The pastor of AEPC, Rev. Younan Shiba, was in the U.S. when the bombings happened, and said he is worried about the escalating violence in the area.

“Fear is a constant, an ever-present factor in this kind of attack,” he said. “There’s fear that there is more to come.”
Shiba, an itinerant pastor, explained that lawlessness, looting, raping and robbery has become the norm in many parts of Iraq; his own home was burglarized twice in the past two months. Shiba explained that before Sunday’s attacks, he was only worried about such chaos; now, he is worried about terror.

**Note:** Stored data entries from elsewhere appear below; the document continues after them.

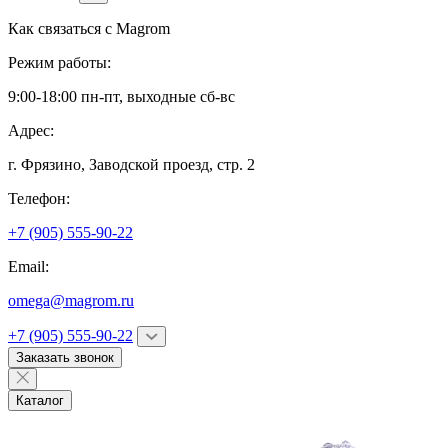
Как связаться с
Magrom
Режим работы:
9:00-18:00 пн-пт, выходные сб-вс
Адрес:
г. Фрязино,
Заводской проезд, стр. 2
Телефон:
+7 (905) 555-90-22
Email:
omega@magrom.ru
+7 (905) 555-90-22
Заказать звонок
Каталог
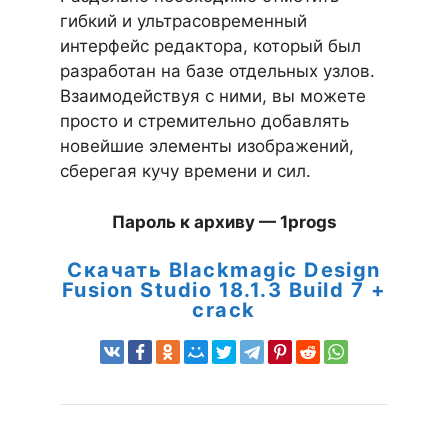
гибкий и ультрасовременный
интерфейс редактора, который был
разработан на базе отдельных узлов.
Взаимодействуя с ними, вы можете
просто и стремительно добавлять
новейшие элементы изображений,
сберегая кучу времени и сил.
Пароль к архиву — 1progs
Скачать Blackmagic Design
Fusion Studio 18.1.3 Build 7 +
crack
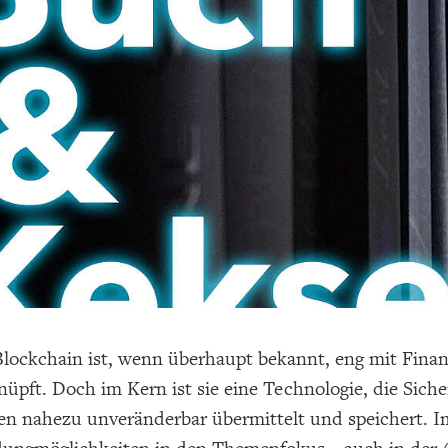
 Blockchain ist, wenn überhaupt bekannt, eng mit Fin
nüpft. Doch im Kern ist sie eine Technologie, die Sich
en nahezu unveränderbar übermittelt und speichert. I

“There’s been a generalized fear of going out in the streets, to the markets,” he says. “Now the thresholds of sacred spaces have been trespassed. I’m afraid … it will be more difficult to keep people coming to worship.”
However, according to another Iraqi Christian in Mosul, attendance has been normal even after the attacks; the Sunday evening worship and Wednesday worship was held as usual and the congregants came out to the services as usual.

“Some people were afraid, but considered coming to worship an act of faith,” the man, who asked not to be identified, said.

“No church here has asked for extra security,” he added. “Some of the youth have volunteered to stand watch outside, but they won’t be armed.”
Greg Rollins, a Canadian Christian who is stationed at the Christian Peacemaker Team branch in Baghdad, said he is unsure what strategy they will use in comforting Christians this Sunday.

“We’re not sure whether to go to the churches that have not been bombed, since they are more likely targets than those that were,” he said, “or whether it is best to go to the ones who’ve been bombed and express solidarity. Those are the options on the table.”

The CPT is a global group that documents human-rights violations and tries to halt violence in volatile locations such as Iraq, Palestine and Columbia.

According to the Presbyterian News Service, Rollins and his colleagues Doug Pritchard and Peggy Gish were in the area when a bomb exploded in front of an Armenian church. Rollins was at St. Raphael’s Catholic Church while Pritchard and Gish were at St. Yousef’s Chaldean church.
Pritchard, CPT’s Toronto director, said he and the others would be in church again this Sunday.
“We’ll go as we always do,” he said.